Extract provided:
NOTES TO CONSOLIDATED FINANCIAL STATEMENTS (Unaudited) 

SEPTEMBER 30, 2012 

(dollars in tables in thousands, except share data)

 

Excess MSRs Valuation

 

Fair value estimates of Newcastle’s Excess MSRs were based on internal pricing models. The valuation technique is based on discounted cash flows. Significant inputs used in the valuations included expectations of prepayment rates, delinquency rates, recapture rates, the excess mortgage servicing amount of the underlying mortgage loans, and discount rates that market participants would use in determining the fair values of mortgage servicing rights on similar pools of residential mortgage loans. In addition, in valuing the Excess MSRs, management considered the likelihood of Nationstar being removed as servicer, which likelihood is considered to be remote.

Supplied information:

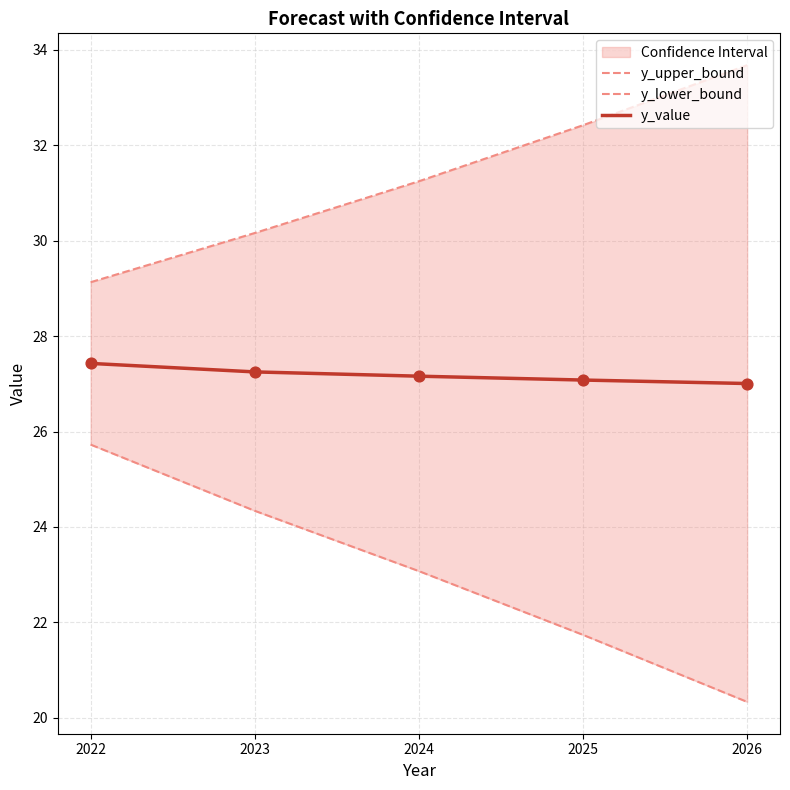

What is the total value across all series at 2024?

81.5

Work instruction 1:
According to the note on Excess MSRs valuation, what valuation technique was used?
Work instruction 2:
In the note on Excess MSRs valuation, rename "prepayment rates" as "refinancing rates" and give the passage again, starting at the words "(dollars in tables" and stopping after "to be remote.".
Use only the note on Excess MSRs valuation to respond.

Your solution 1:
Discounted cash flows.

Your solution 2:
(dollars in tables in thousands, except share data)

 

Excess MSRs Valuation

 

Fair value estimates of Newcastle’s Excess MSRs were based on internal pricing models. The valuation technique is based on discounted cash flows. Significant inputs used in the valuations included expectations of refinancing rates, delinquency rates, recapture rates, the excess mortgage servicing amount of the underlying mortgage loans, and discount rates that market participants would use in determining the fair values of mortgage servicing rights on similar pools of residential mortgage loans. In addition, in valuing the Excess MSRs, management considered the likelihood of Nationstar being removed as servicer, which likelihood is considered to be remote.